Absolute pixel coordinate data
○ ○ ○ ○ ○ ○ ○

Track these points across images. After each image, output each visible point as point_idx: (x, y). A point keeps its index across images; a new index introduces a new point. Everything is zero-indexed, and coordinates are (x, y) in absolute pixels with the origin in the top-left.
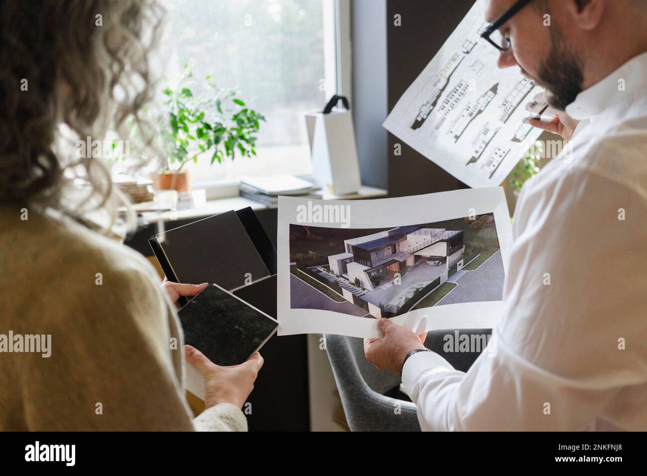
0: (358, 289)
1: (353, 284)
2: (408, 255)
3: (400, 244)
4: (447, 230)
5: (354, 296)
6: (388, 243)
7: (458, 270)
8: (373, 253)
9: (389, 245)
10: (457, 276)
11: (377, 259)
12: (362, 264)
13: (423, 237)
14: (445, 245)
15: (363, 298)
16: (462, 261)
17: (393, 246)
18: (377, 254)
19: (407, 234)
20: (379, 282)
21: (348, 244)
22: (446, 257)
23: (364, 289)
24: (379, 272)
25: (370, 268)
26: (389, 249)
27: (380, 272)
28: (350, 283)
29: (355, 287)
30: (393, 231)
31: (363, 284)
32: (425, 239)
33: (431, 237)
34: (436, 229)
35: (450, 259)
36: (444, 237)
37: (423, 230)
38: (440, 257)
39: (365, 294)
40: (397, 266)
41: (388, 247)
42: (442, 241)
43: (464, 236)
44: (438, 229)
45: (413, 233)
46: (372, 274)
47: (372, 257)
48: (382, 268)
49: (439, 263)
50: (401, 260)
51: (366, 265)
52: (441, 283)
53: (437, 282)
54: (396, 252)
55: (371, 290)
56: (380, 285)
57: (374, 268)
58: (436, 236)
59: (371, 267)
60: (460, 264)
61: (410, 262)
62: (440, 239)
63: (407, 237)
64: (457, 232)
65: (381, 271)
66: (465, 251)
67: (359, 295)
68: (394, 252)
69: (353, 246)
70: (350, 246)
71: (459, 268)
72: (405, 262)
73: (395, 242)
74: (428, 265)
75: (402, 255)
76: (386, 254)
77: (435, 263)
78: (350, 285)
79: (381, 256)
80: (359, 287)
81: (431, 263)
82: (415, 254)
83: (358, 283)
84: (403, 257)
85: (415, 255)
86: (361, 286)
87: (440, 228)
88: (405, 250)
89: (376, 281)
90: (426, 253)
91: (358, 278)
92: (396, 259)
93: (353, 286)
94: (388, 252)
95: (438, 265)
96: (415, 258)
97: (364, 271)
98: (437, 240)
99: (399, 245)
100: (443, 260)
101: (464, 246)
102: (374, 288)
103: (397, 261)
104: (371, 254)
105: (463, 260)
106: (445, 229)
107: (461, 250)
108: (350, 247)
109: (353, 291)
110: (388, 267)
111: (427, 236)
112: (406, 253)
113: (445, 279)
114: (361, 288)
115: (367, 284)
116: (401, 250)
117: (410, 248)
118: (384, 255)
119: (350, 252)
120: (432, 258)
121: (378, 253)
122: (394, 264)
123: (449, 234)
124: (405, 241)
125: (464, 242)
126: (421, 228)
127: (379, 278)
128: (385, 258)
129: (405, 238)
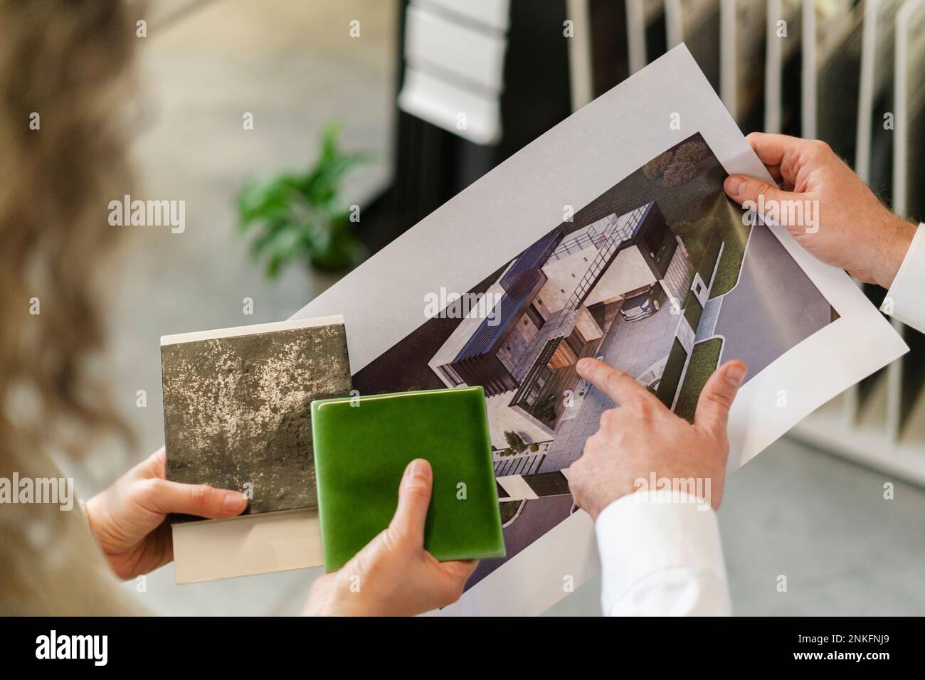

○ ○ ○ ○ ○ ○ ○

Transcribe exactly the lines running from the line with "85: (415, 255)" to the last line of the entries. Pictures stay out of the copy.

## ANSWER TO THIS EXERCISE
85: (415, 255)
86: (361, 286)
87: (440, 228)
88: (405, 250)
89: (376, 281)
90: (426, 253)
91: (358, 278)
92: (396, 259)
93: (353, 286)
94: (388, 252)
95: (438, 265)
96: (415, 258)
97: (364, 271)
98: (437, 240)
99: (399, 245)
100: (443, 260)
101: (464, 246)
102: (374, 288)
103: (397, 261)
104: (371, 254)
105: (463, 260)
106: (445, 229)
107: (461, 250)
108: (350, 247)
109: (353, 291)
110: (388, 267)
111: (427, 236)
112: (406, 253)
113: (445, 279)
114: (361, 288)
115: (367, 284)
116: (401, 250)
117: (410, 248)
118: (384, 255)
119: (350, 252)
120: (432, 258)
121: (378, 253)
122: (394, 264)
123: (449, 234)
124: (405, 241)
125: (464, 242)
126: (421, 228)
127: (379, 278)
128: (385, 258)
129: (405, 238)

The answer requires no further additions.